Task to carry out —
If a record holds a picture, drop the picture and copy everything else exactly.

Information given —
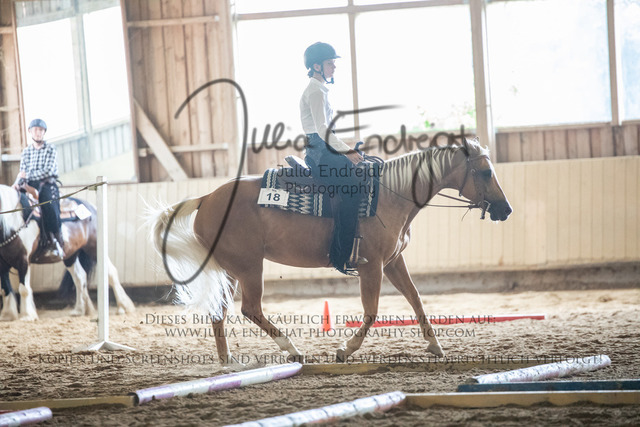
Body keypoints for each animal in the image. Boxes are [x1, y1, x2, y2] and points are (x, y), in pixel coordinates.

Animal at [0, 185, 135, 321]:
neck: (14, 221)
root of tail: (92, 207)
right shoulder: (3, 265)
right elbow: (5, 289)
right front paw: (7, 315)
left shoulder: (23, 261)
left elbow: (24, 289)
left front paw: (27, 315)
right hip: (71, 255)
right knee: (80, 277)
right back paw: (79, 310)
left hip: (94, 248)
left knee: (111, 273)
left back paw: (123, 307)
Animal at [149, 138, 512, 365]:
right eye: (485, 172)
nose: (505, 210)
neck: (389, 196)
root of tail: (206, 198)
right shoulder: (372, 266)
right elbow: (371, 311)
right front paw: (345, 350)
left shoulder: (393, 262)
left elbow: (416, 299)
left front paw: (435, 345)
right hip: (249, 267)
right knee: (250, 308)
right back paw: (292, 350)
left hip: (230, 270)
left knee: (219, 312)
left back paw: (228, 361)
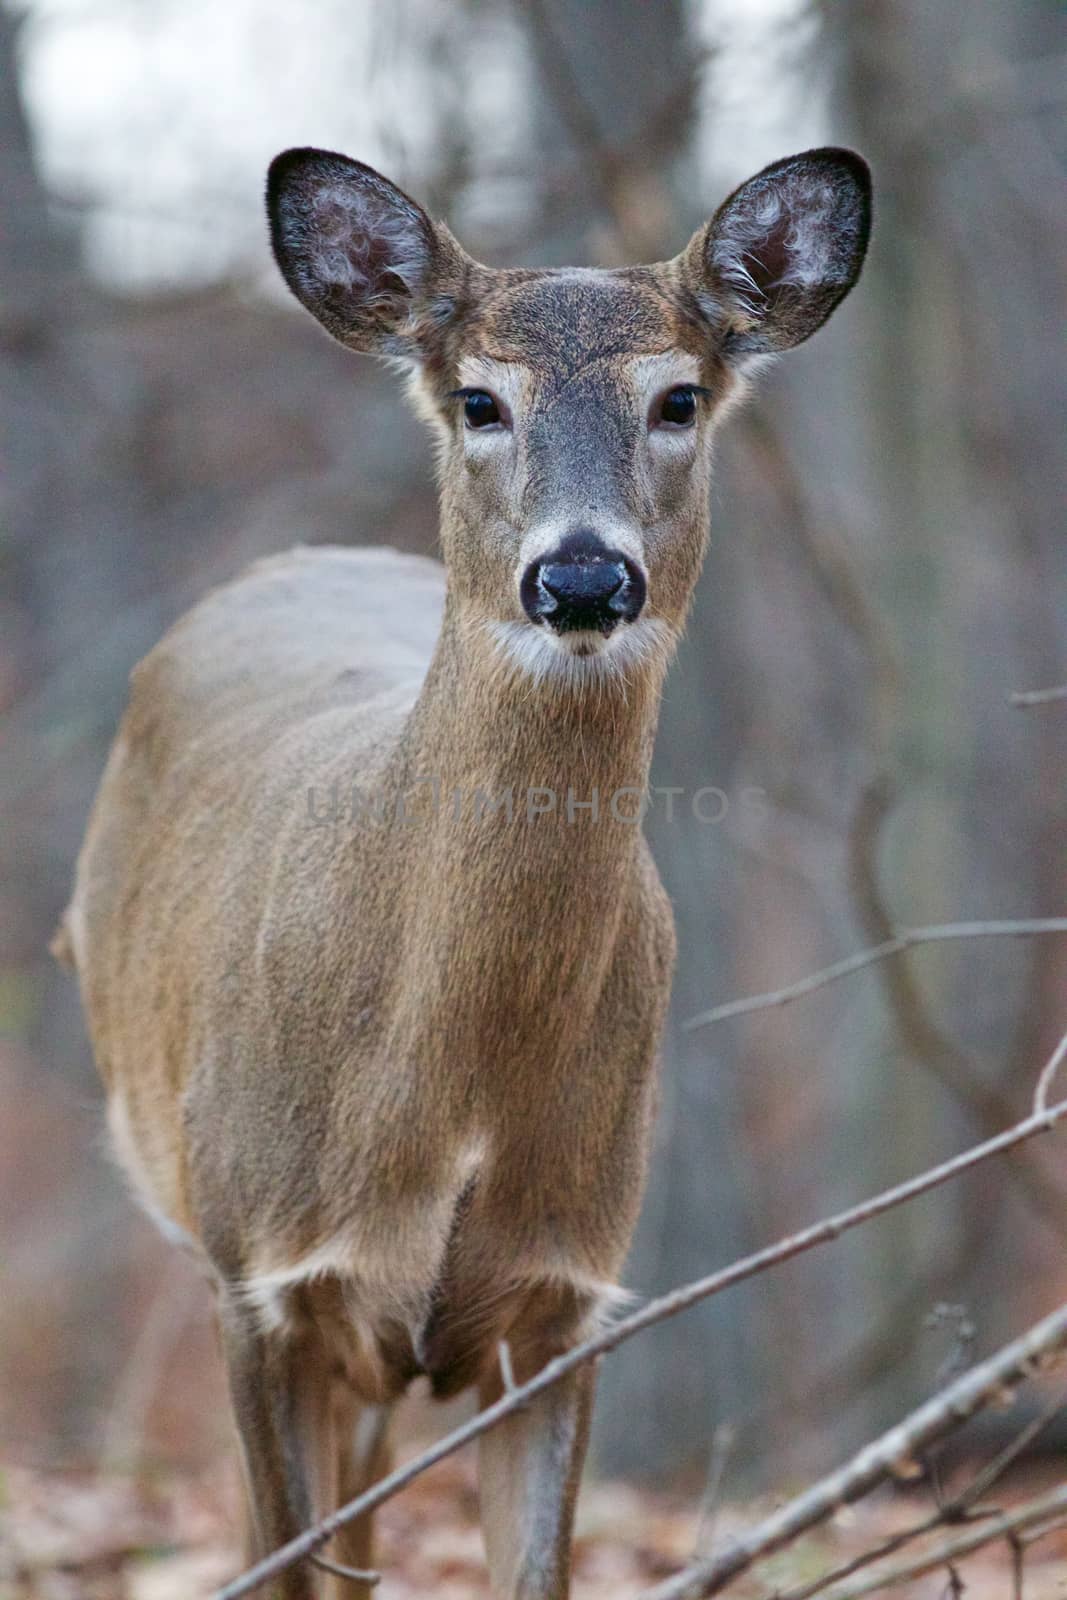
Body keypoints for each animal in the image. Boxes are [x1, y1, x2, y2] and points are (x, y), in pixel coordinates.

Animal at [58, 144, 870, 1593]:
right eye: (479, 400)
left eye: (676, 396)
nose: (582, 575)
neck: (449, 1089)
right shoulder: (258, 1274)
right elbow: (286, 1561)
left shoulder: (563, 1295)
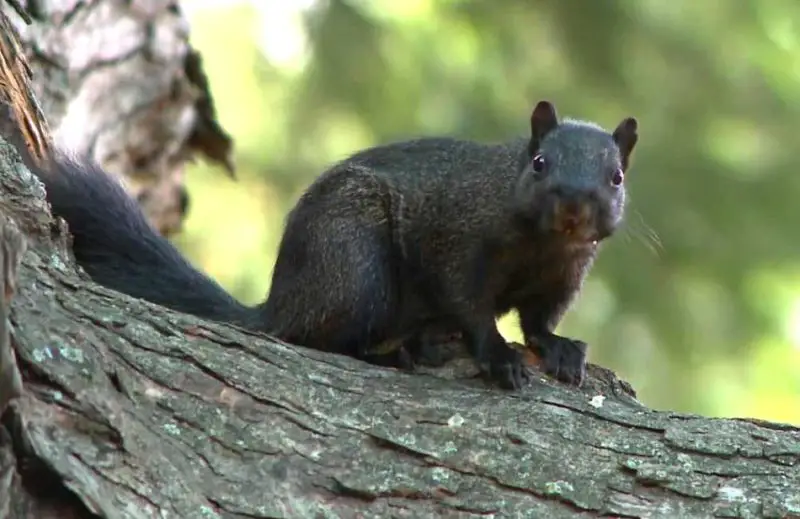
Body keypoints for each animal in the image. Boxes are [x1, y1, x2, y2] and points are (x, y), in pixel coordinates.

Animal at [24, 100, 638, 390]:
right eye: (540, 163)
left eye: (616, 177)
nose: (575, 203)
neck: (542, 245)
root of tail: (280, 302)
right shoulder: (457, 242)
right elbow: (471, 307)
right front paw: (499, 355)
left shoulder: (563, 275)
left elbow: (539, 319)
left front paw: (558, 348)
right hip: (354, 260)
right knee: (328, 339)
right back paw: (399, 351)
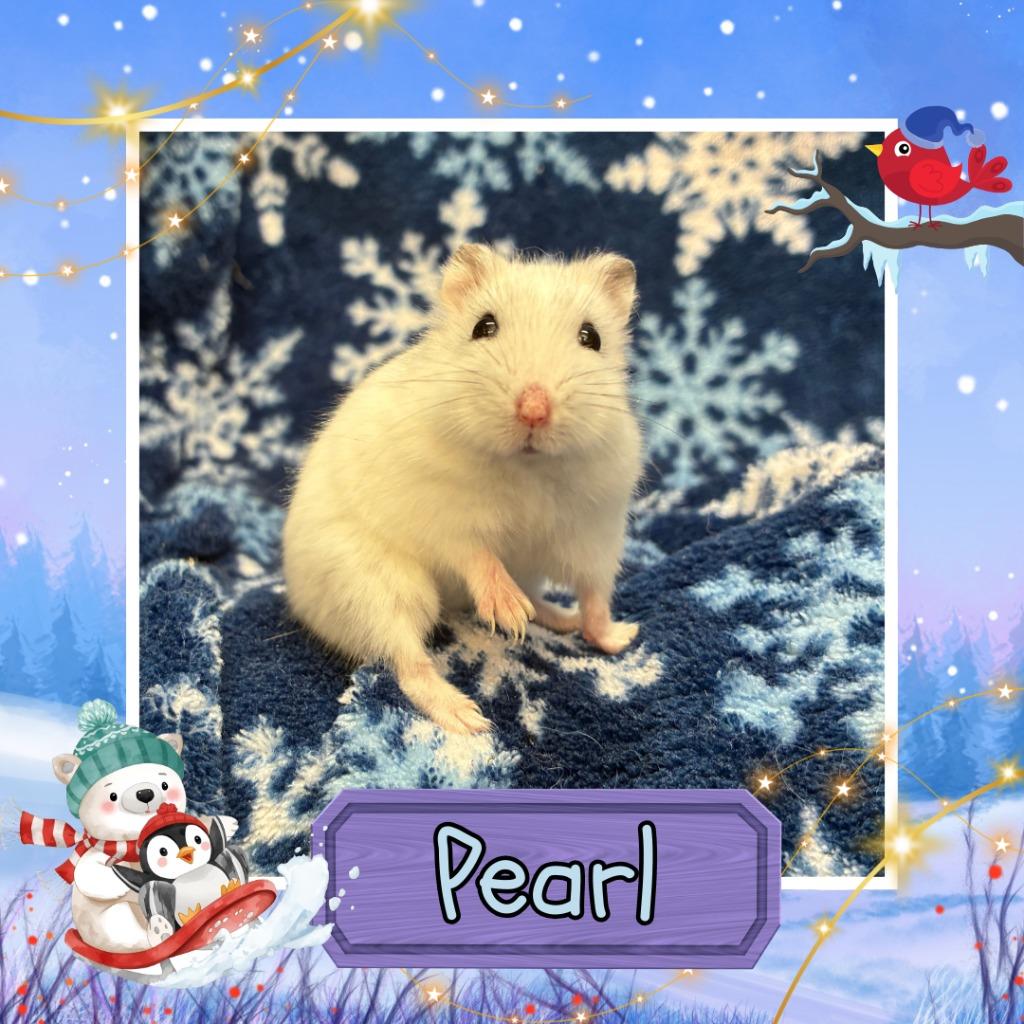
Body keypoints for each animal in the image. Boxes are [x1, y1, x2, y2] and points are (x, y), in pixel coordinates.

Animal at [283, 245, 643, 734]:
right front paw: (507, 614)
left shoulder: (594, 532)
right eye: (483, 327)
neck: (527, 469)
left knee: (542, 598)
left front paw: (622, 636)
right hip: (376, 588)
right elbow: (477, 556)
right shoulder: (444, 517)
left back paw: (555, 619)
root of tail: (296, 597)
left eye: (592, 337)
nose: (533, 410)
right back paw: (469, 717)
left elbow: (595, 597)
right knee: (407, 662)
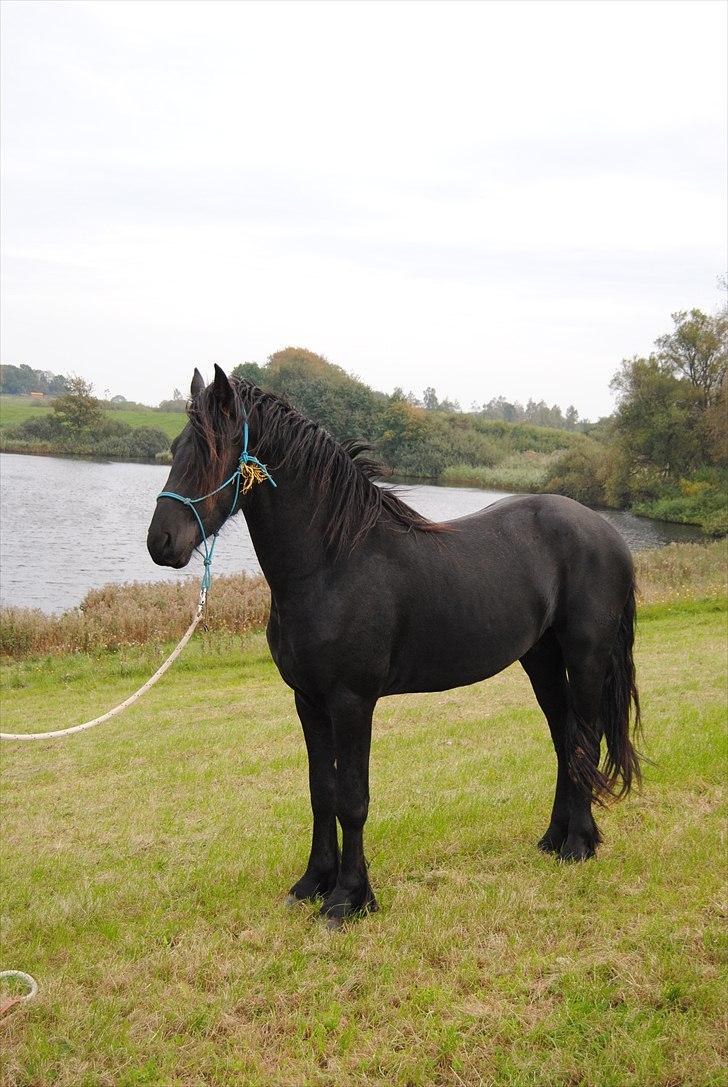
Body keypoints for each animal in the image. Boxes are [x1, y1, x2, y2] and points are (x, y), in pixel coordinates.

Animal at [147, 365, 641, 928]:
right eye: (176, 448)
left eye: (213, 452)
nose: (161, 542)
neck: (334, 563)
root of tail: (607, 532)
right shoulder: (308, 701)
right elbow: (321, 792)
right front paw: (312, 883)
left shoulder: (351, 702)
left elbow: (352, 799)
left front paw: (348, 899)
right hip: (540, 661)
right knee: (564, 742)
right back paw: (554, 839)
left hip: (586, 658)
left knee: (585, 742)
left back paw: (579, 844)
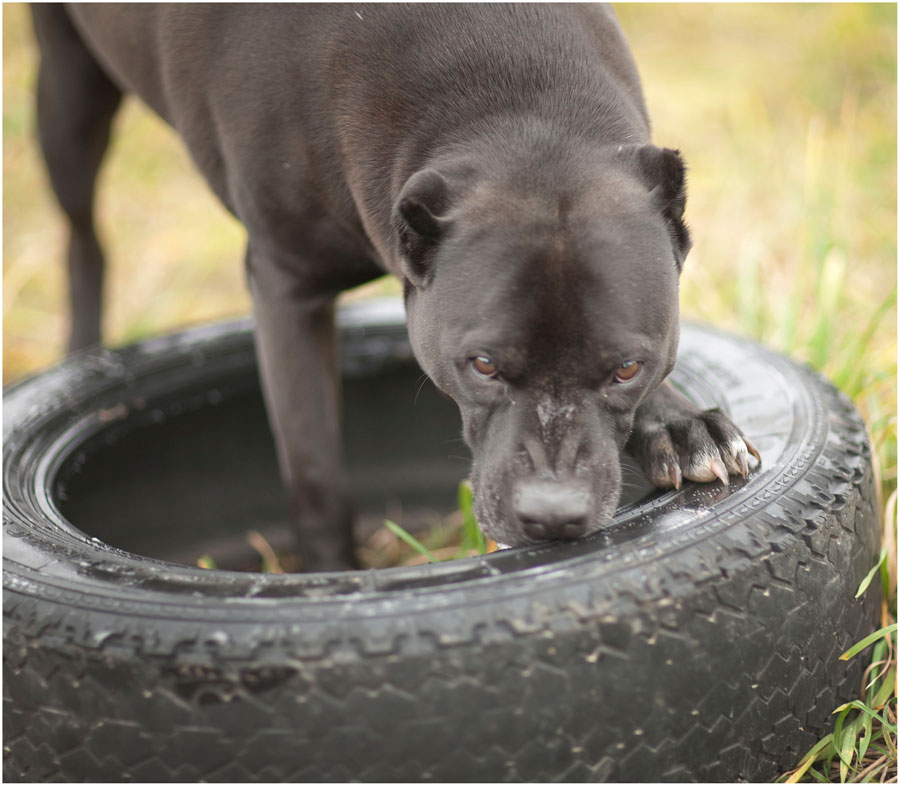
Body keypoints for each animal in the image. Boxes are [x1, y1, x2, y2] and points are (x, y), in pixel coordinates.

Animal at [31, 4, 756, 568]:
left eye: (627, 368)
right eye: (482, 365)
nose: (553, 516)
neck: (518, 109)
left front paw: (684, 425)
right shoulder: (284, 290)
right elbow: (317, 476)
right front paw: (332, 580)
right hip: (67, 99)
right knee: (82, 236)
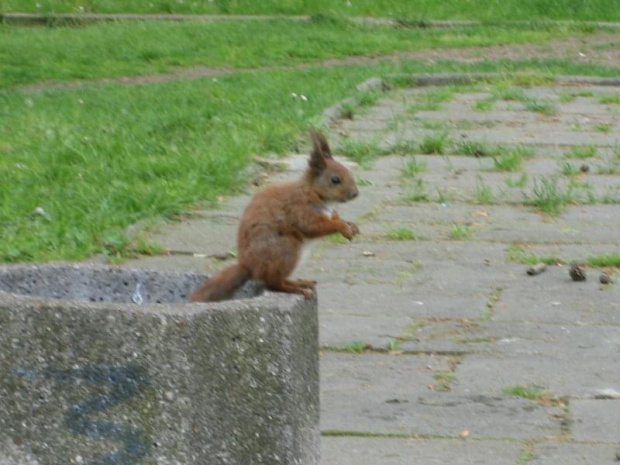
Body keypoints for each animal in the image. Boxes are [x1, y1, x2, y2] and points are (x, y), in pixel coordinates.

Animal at [191, 131, 360, 304]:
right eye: (335, 180)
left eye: (349, 173)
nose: (355, 193)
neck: (319, 196)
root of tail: (249, 267)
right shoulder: (300, 209)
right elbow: (312, 227)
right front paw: (342, 227)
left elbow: (335, 218)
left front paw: (351, 225)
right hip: (285, 249)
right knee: (274, 283)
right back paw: (297, 288)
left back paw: (298, 282)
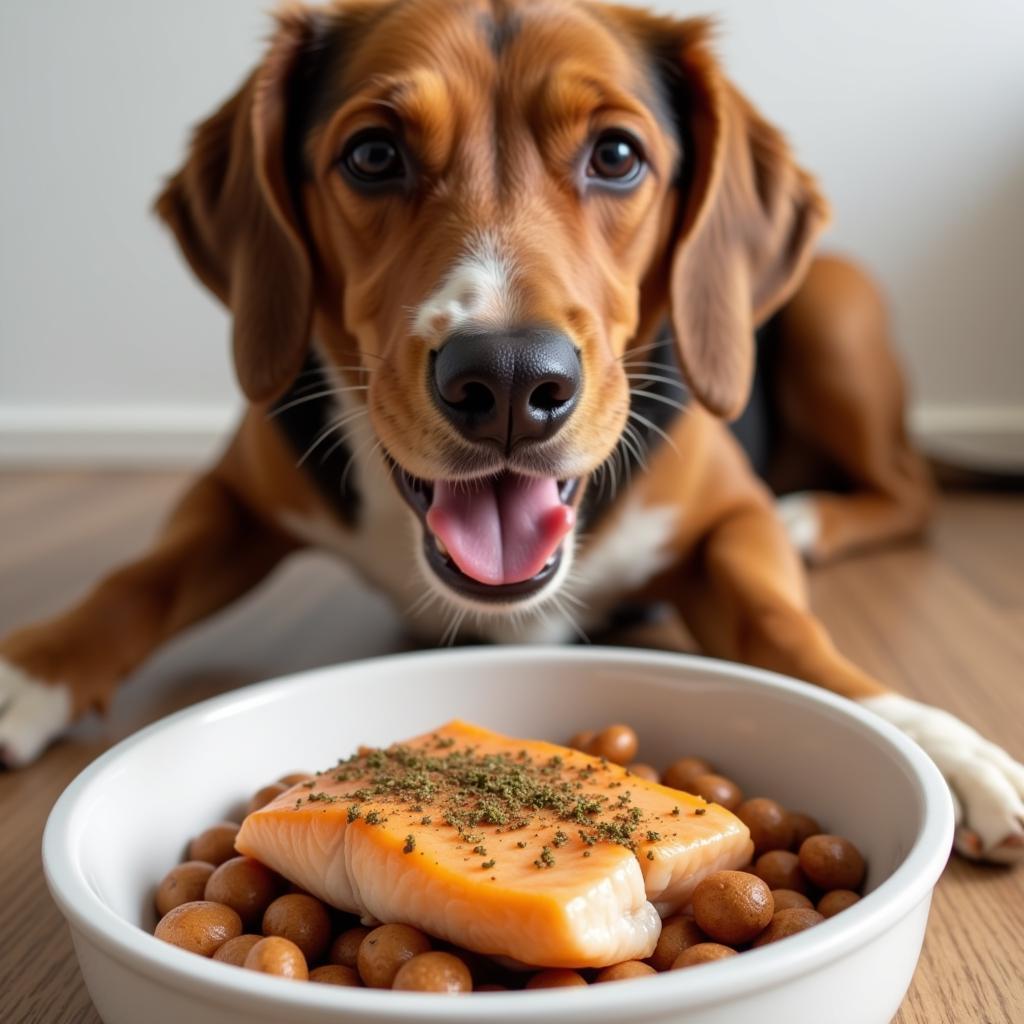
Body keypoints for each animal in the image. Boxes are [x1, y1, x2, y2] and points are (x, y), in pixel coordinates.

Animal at [0, 0, 1019, 864]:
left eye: (617, 154)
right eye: (373, 155)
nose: (510, 381)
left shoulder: (732, 516)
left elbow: (786, 626)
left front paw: (934, 743)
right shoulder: (235, 493)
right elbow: (135, 581)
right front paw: (33, 668)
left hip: (839, 306)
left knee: (911, 491)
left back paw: (812, 516)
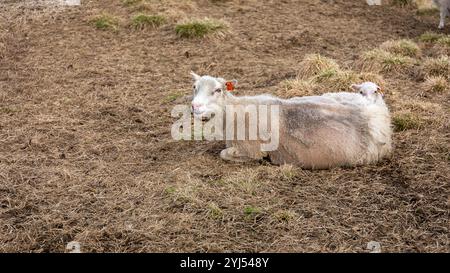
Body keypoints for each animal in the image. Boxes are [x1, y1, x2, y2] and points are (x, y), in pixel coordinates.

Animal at [188, 73, 392, 170]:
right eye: (194, 87)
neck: (234, 112)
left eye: (217, 90)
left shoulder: (251, 151)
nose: (195, 106)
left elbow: (224, 153)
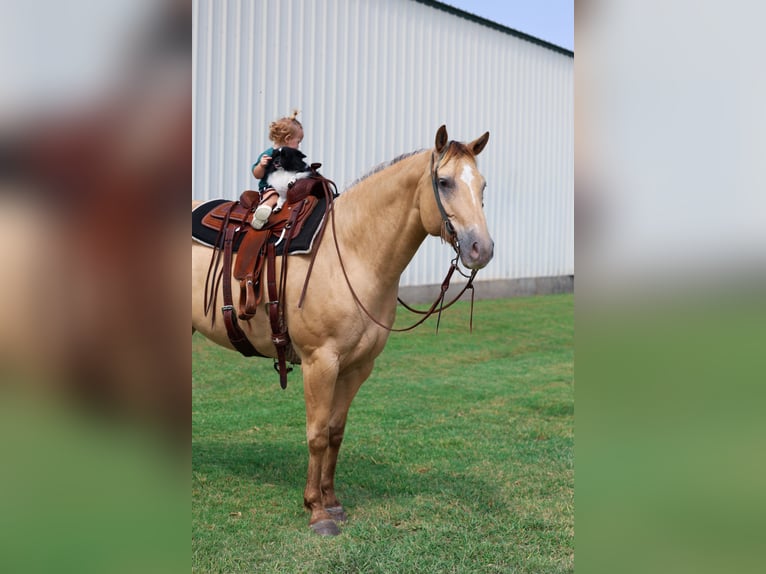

Expected output —
Body keypoints for each animal in the image. Boxes are [x1, y1, x2, y2] and points are (x, y), in pixel coordinates.

Animal at [0, 185, 135, 321]:
neck: (14, 221)
root of tail: (92, 207)
right shoulder: (3, 265)
right elbow: (5, 289)
right front paw: (7, 315)
left shoulder: (23, 261)
left elbow: (24, 289)
left front paw: (27, 315)
right hip: (71, 255)
right knee: (80, 277)
right back paw: (79, 310)
left hip: (94, 248)
left knee: (111, 273)
left back paw: (123, 307)
Animal at [149, 138, 512, 365]:
right eye: (485, 172)
nose: (505, 210)
neck: (389, 196)
root of tail: (206, 198)
right shoulder: (372, 266)
right elbow: (371, 311)
right front paw: (345, 350)
left shoulder: (393, 262)
left elbow: (416, 299)
left front paw: (435, 345)
right hip: (249, 267)
right knee: (250, 308)
right back paw: (292, 350)
left hip: (230, 270)
left knee: (219, 312)
left back paw: (228, 361)
Body keypoints for each animal in the image. Boxes are [x1, y1, x2, y2] and points are (x, y), in pixel coordinates.

Animal at [58, 144, 870, 1593]:
right eye: (479, 400)
left eye: (676, 396)
nose: (582, 575)
neck: (449, 1089)
right shoulder: (258, 1274)
right elbow: (286, 1561)
left shoulder: (563, 1295)
Body keypoints for each animal in the image. Boxes are [x1, y1, x2, y2] and points are (x, y), in pixel coordinates.

Animal at [24, 100, 638, 390]:
right eye: (540, 163)
left eye: (616, 177)
nose: (575, 203)
neck: (542, 245)
root of tail: (280, 302)
right shoulder: (457, 242)
right elbow: (471, 307)
right front paw: (499, 355)
left shoulder: (563, 275)
left elbow: (539, 319)
left front paw: (558, 348)
right hip: (354, 260)
right knee: (328, 339)
right back paw: (399, 351)
Body keypoints for each animal in the image. Boxes are [x1, y1, x2, y2] and points are (x, y), in pixel coordinates.

Animal at [283, 245, 643, 734]:
right front paw: (507, 614)
left shoulder: (594, 532)
right eye: (483, 327)
neck: (527, 469)
left knee: (542, 598)
left front paw: (622, 636)
right hip: (376, 588)
right elbow: (477, 556)
right shoulder: (444, 517)
left back paw: (555, 619)
root of tail: (296, 597)
left eye: (592, 337)
nose: (533, 410)
right back paw: (469, 717)
left elbow: (595, 597)
right knee: (407, 662)
Body keypoints for each animal in the image. Boxes are [x1, y1, x2, y2] and points are (x, y), in pixel coordinates.

Animal at [147, 365, 641, 928]:
right eye: (176, 448)
left eye: (213, 452)
nose: (161, 542)
neck: (334, 563)
root of tail: (607, 532)
right shoulder: (308, 701)
right elbow: (321, 792)
right front paw: (312, 883)
left shoulder: (351, 702)
left elbow: (352, 799)
left front paw: (348, 899)
right hip: (540, 661)
right knee: (564, 742)
right back paw: (554, 839)
left hip: (586, 658)
left knee: (585, 742)
left back paw: (579, 844)
Body keypoints for each animal in the image. Boxes are [x1, y1, x2, y2] and points are (x, y), in pixel coordinates.

Animal at [31, 4, 756, 568]:
left eye: (627, 368)
right eye: (482, 365)
nose: (553, 516)
neck: (518, 109)
left front paw: (684, 425)
right shoulder: (284, 290)
right elbow: (317, 476)
right front paw: (332, 580)
right hip: (67, 99)
right knee: (82, 236)
Body keypoints for each animal in the image. Boxes are [x1, y1, x2, y2] and points are (x, y), in pixel coordinates.

Animal at [191, 131, 360, 304]:
right eye: (335, 180)
left eye: (349, 173)
nose: (355, 193)
neck: (319, 196)
root of tail: (249, 267)
right shoulder: (300, 209)
right elbow: (312, 227)
right front paw: (342, 227)
left elbow: (335, 218)
left front paw: (351, 225)
right hip: (285, 249)
right knee: (274, 283)
right back paw: (297, 288)
left back paw: (298, 282)
Body keypoints for each animal in the image. Boxes are [x1, y1, x2, y2] and points are (x, y), in pixel coordinates.

Animal at [0, 0, 1019, 864]:
left eye: (617, 154)
right eye: (373, 155)
nose: (510, 381)
left shoulder: (732, 516)
left elbow: (786, 626)
left front paw: (934, 743)
right shoulder: (235, 493)
right elbow: (135, 581)
right front paw: (33, 668)
left hip: (839, 306)
left knee: (911, 491)
left back paw: (812, 516)
Body keypoints for each animal in the image. Boxes are [x1, y1, x2, y2] and points are (x, y), in pixel coordinates.

Animal at [188, 73, 392, 170]:
right eye: (194, 87)
neck: (234, 112)
left eye: (217, 90)
left shoulder: (251, 151)
nose: (195, 106)
left elbow: (224, 153)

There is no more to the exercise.